Often, working on difficult relationship issues and life transitions with your entire family can help parents who are struggling. Alex Hagar at Thrive Behavioral is a Licensed Marriage and Family Therapist. Our other Thrive child therapists also do a great deal of work with parents as they help children navigate behavioral and social challenges.
Our two case managers help parents in a wide variety of ways. They can assist parents who need help finding mental healthcare for themselves, community resources for housing, jobs, and financial support. Case managers interface and advocate with the Department of Human Services for families seen at Eugene Pediatrics and Thrive Behavioral. Whatever the social needs of children and families, Jordan Bradshaw and Katy Buddeke are there to help.
Eugene Pediatrics believes mothers need care at our office, too, so we are a safe, supportive place to start the conversation about a woman’s emotional health after having a baby. Many women experience a jumble of emotions after giving birth, ranging from excitement and intense joy to anxiety and sadness. Common symptoms of moodiness and easy crying after having a baby are often labeled “baby blues.” But for 1 in 10 mothers, their emotional distress is more severe and is termed “postpartum depression,” Rarely, an extreme form of postpartum depression, “postpartum psychosis” can occur.
Eugene and Springfield also have great support organizations, like WellMama, a non-profit organization that provides comprehensive pregnancy and postpartum support for women and their families.
You may be more at risk for postpartum depression if:
- You have suffered from it after a prior pregnancy.
- You have a history of depression prior to becoming pregnant.
- You and your partner are in conflict.
- Your social support is not adequate.
- You are experiencing additional stress upon the arrival of your new baby.
Symptoms of baby blues include:
- Mood swings.
- Mild occasional bouts of anxiety.
- Mild occasional feelings of sadness.
- Frequent crying.
- Poor concentration.
- Difficulty sleeping, even when the baby allows you to sleep.
Symptoms of the more severe postpartum depression include:
- Severe mood swings.
- Withdrawal from friends and family.
- Difficulty bonding appropriately with the new baby.
- Thoughts of harming yourself or the baby.
- Loss of appetite.
- Intense irritability and anger.
- Extreme fatigue.
- Lack of joy.
- Feelings of inadequacy, shame or guilt.
Symptoms of the most severe postpartum psychosis include:
- Hallucinations – seeing or hearing things that aren’t real.
- Severe insomnia.
- Extreme agitation or rage.
- Poor bonding with the new baby.
- Attempts to harm oneself or the baby.
If you believe you or someone you know may be suffering from postpartum depression, please call us at Eugene Pediatric Associates, or contact your own physician right away. If you are concerned that a mother is suffering from postpartum psychosis, immediately seek medical attention by calling her doctor or going directly to the emergency room. Early diagnosis and treatment of postpartum depression can improve symptoms quickly and allow women and their families to get back to enjoying their new baby and this new chapter in their lives.

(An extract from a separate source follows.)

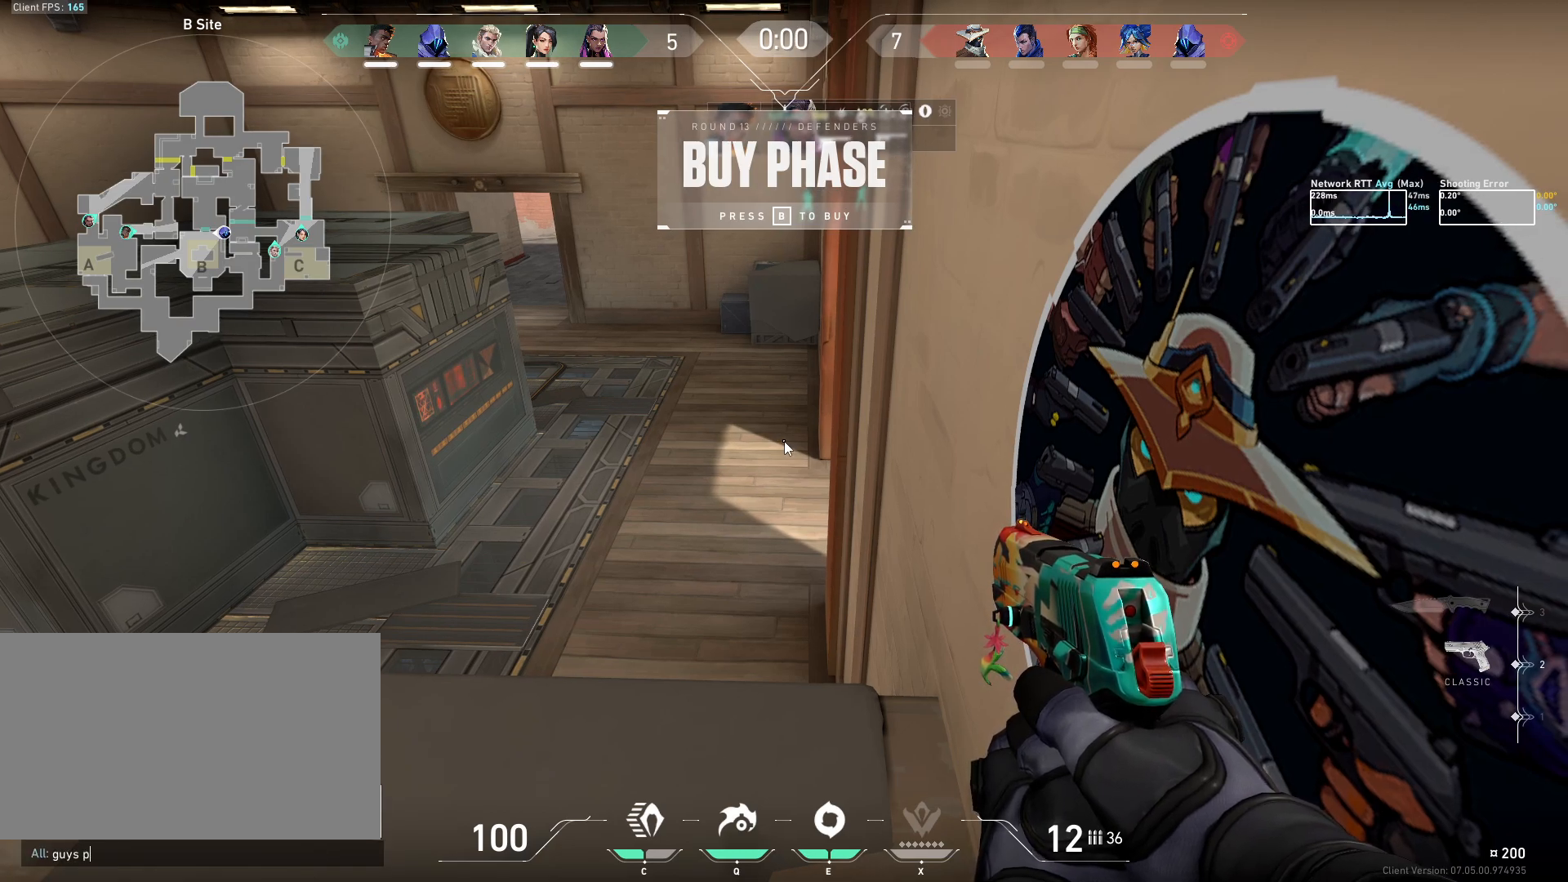
{"keys": ["e"], "mouse": [], "events": [[33, "e", "down"], [100, "e", "up"], [183, "a", "down"], [250, "a", "up"], [333, "s", "down"], [400, "s", "up"], [483, "e", "down"]]}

What is the difference between a psychologist and a psychiatrist?
Psychologists are human mind and behavior specialists. These trained professionals help children and adults deal with everyday problems. Some specialize in counseling, while others are more procedural or research-oriented.
Psychiatrists are medical doctors who specialize in the diagnosis and treatment of mental health disorders. Psychiatrists are able to give prescription medications, if needed, as part of a treatment plan.

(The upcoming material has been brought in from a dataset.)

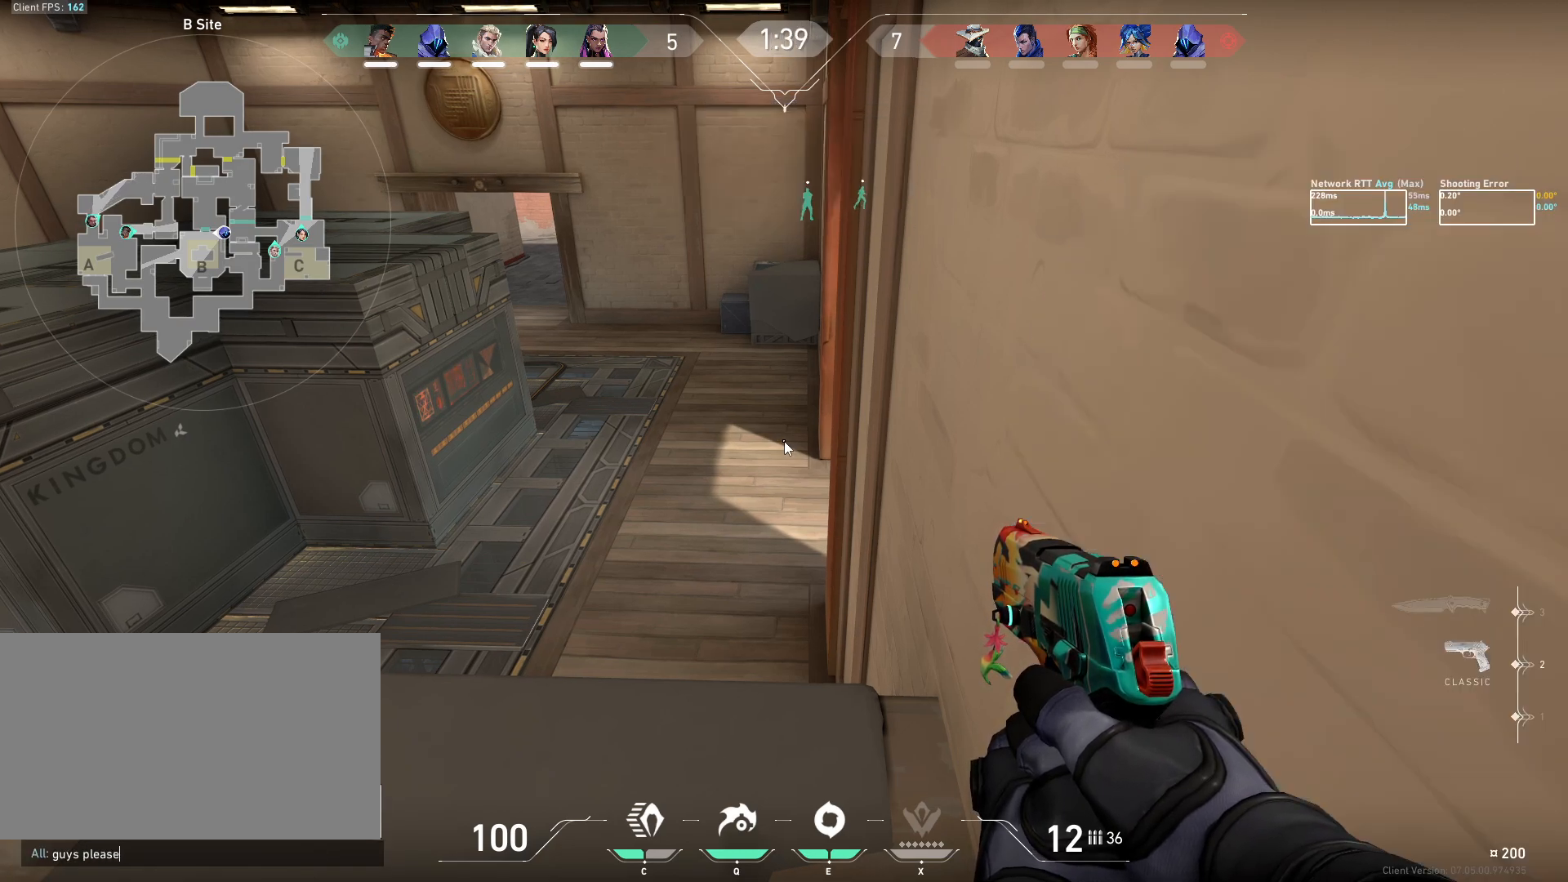
{"keys": [], "mouse": [], "events": [[83, "e", "up"], [117, "space", "down"], [217, "space", "up"], [383, "a", "down"], [450, "a", "up"]]}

Clues that indicate you may need the help of a psychologist or psychiatrist may include:
- Signs of extreme sadness, anxiety, thoughts about harming your baby, suicidal thoughts.
- Parent-child conflict that is severe or chronic.
- Relationship with your spouse is deteriorating.
- Persistent or severe emotional problems that interfere with your ability to function.
- Drug or alcohol abuse.
- Family upheaval such as separation, divorce, job loss, financial stress or death that overwhelms you.
- Thoughts or attempts to harm yourself or others.
- Rage toward your child or spouse that you cannot control.
- Mental health problems that require prescription medications.
- Anger or deep sadness over the loss of a loved one.
- Anxiety over job loss, significant financial troubles.